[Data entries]
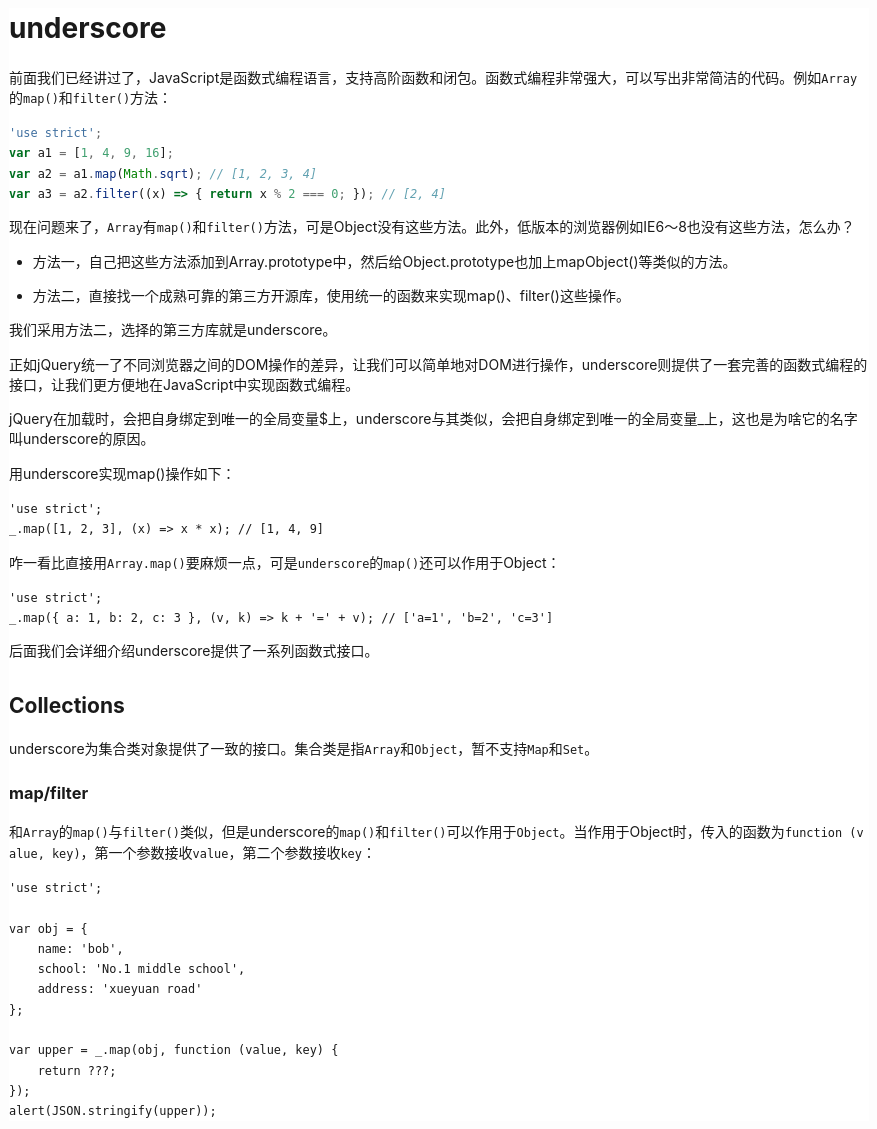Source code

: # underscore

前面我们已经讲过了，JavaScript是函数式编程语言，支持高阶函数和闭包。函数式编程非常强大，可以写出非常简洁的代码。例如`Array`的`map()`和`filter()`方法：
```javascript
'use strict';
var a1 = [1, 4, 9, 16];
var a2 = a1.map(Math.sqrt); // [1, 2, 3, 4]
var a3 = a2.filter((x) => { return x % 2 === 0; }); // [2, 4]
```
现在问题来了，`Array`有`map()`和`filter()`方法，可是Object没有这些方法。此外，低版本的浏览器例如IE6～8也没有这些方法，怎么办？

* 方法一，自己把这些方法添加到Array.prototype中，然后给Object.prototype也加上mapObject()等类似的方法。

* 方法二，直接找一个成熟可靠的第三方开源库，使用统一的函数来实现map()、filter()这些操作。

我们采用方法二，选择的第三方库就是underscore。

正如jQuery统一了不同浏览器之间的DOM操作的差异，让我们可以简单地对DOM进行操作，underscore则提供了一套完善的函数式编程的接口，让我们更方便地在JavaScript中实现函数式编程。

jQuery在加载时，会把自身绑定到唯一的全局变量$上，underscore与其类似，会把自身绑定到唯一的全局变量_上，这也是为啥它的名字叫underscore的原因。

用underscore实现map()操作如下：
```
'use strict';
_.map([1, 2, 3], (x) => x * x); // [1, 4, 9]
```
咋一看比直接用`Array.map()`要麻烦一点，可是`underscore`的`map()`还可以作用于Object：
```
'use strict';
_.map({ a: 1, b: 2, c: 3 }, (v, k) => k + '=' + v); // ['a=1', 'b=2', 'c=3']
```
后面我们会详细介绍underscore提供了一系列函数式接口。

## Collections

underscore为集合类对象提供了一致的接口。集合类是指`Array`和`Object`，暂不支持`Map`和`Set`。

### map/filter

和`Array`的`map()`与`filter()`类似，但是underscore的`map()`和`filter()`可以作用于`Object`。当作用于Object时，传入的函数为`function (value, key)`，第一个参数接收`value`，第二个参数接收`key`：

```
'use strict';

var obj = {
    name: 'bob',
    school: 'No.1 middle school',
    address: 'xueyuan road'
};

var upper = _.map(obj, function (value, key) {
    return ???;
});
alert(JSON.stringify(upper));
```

* DIRECTIONS: Every line in the data above needs to be given again exactly, pictures aside.

* RESULT BELOW:
Source code

: # underscore

前面我们已经讲过了，JavaScript是函数式编程语言，支持高阶函数和闭包。函数式编程非常强大，可以写出非常简洁的代码。例如`Array`的`map()`和`filter()`方法：
```javascript
'use strict';
var a1 = [1, 4, 9, 16];
var a2 = a1.map(Math.sqrt); // [1, 2, 3, 4]
var a3 = a2.filter((x) => { return x % 2 === 0; }); // [2, 4]
```
现在问题来了，`Array`有`map()`和`filter()`方法，可是Object没有这些方法。此外，低版本的浏览器例如IE6～8也没有这些方法，怎么办？

* 方法一，自己把这些方法添加到Array.prototype中，然后给Object.prototype也加上mapObject()等类似的方法。

* 方法二，直接找一个成熟可靠的第三方开源库，使用统一的函数来实现map()、filter()这些操作。

我们采用方法二，选择的第三方库就是underscore。

正如jQuery统一了不同浏览器之间的DOM操作的差异，让我们可以简单地对DOM进行操作，underscore则提供了一套完善的函数式编程的接口，让我们更方便地在JavaScript中实现函数式编程。

jQuery在加载时，会把自身绑定到唯一的全局变量$上，underscore与其类似，会把自身绑定到唯一的全局变量_上，这也是为啥它的名字叫underscore的原因。

用underscore实现map()操作如下：
```
'use strict';
_.map([1, 2, 3], (x) => x * x); // [1, 4, 9]
```
咋一看比直接用`Array.map()`要麻烦一点，可是`underscore`的`map()`还可以作用于Object：
```
'use strict';
_.map({ a: 1, b: 2, c: 3 }, (v, k) => k + '=' + v); // ['a=1', 'b=2', 'c=3']
```
后面我们会详细介绍underscore提供了一系列函数式接口。

## Collections

underscore为集合类对象提供了一致的接口。集合类是指`Array`和`Object`，暂不支持`Map`和`Set`。

### map/filter

和`Array`的`map()`与`filter()`类似，但是underscore的`map()`和`filter()`可以作用于`Object`。当作用于Object时，传入的函数为`function (value, key)`，第一个参数接收`value`，第二个参数接收`key`：

```
'use strict';

var obj = {
    name: 'bob',
    school: 'No.1 middle school',
    address: 'xueyuan road'
};

var upper = _.map(obj, function (value, key) {
    return ???;
});
alert(JSON.stringify(upper));
```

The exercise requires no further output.